Stepan Solzhenitsyn told The Associated Press his father died late Sunday, but declined further comment.

Solzhenitsyn's unflinching accounts of torment and survival in the Soviet Union's slave labor camps riveted his countrymen, whose secret history he exposed. They earned him 20 years of bitter exile, but international renown.

And they inspired millions, perhaps, with the knowledge that one person's courage and integrity could, in the end, defeat the totalitarian machinery of an empire.

Beginning with the 1962 short novel "One Day in the Life of Ivan Denisovich," Solzhenitsyn devoted himself to describing what he called the human "meat grinder" that had caught him along with millions of other Soviet citizens: capricious arrests, often for trifling and seemingly absurd reasons, followed by sentences to slave labor camps where cold, starvation and punishing work crushed inmates physically and spiritually.

His "Gulag Archipelago" trilogy of the 1970s shocked readers by describing the savagery of the Soviet state under the dictator Josef Stalin. It helped erase lingering sympathy for the Soviet Union among many leftist intellectuals, especially in Europe.

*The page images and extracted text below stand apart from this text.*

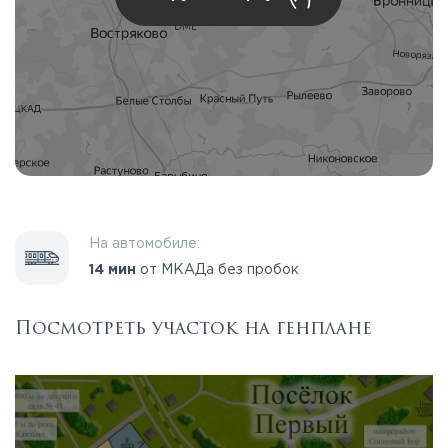
На автомобиле:
14 мин
от МКАДа без пробок
Посмотреть участок на генплане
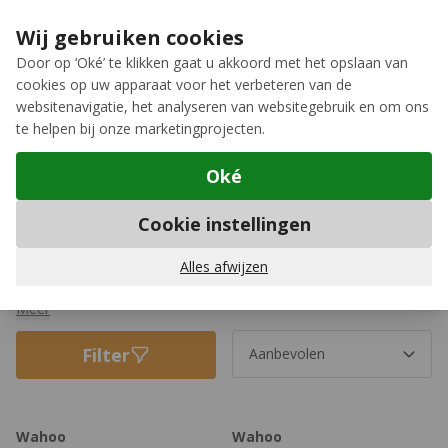
Ga naar de inhoud
Extra inruilkorting op jouw nieuwe fiets
›
Wij gebruiken cookies
Meer keuze, meer plezier
Door op ‘Oké’ te klikken gaat u akkoord met het opslaan van
cookies op uw apparaat voor het verbeteren van de
12GO Biking
websitenavigatie, het analyseren van websitegebruik en om ons
te helpen bij onze marketingprojecten.
Oké
Elektronica
Cookie instellingen
Fietselektronica aanbiedingen
Ontdek de beste aanbiedingen en korting op elektronica voor je
Alles afwijzen
fiets bij 12GO Biking! Hier vind je jouw nieuwe fietsnavigatie,
fietsverlichting, sporthorloge of fietstrainer in de aanbieding. De
Meer
acties in deze sale zijn tijdelijk dus profiteer nu het nog kan!
Filter
Bekijk snel:
Tijdelijke aanbiedingen
Wahoo
Wahoo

But his account of that secret system of prison camps was also inspiring in its description of how one person -- Solzhenitsyn himself -- survived, physically and spiritually, in a penal system of soul-crushing hardship and injustice.

The West offered him shelter and accolades. But Solzhenitsyn's refusal to bend despite enormous pressure, perhaps, also gave him the courage to criticize Western culture for what he considered its weakness and decadence.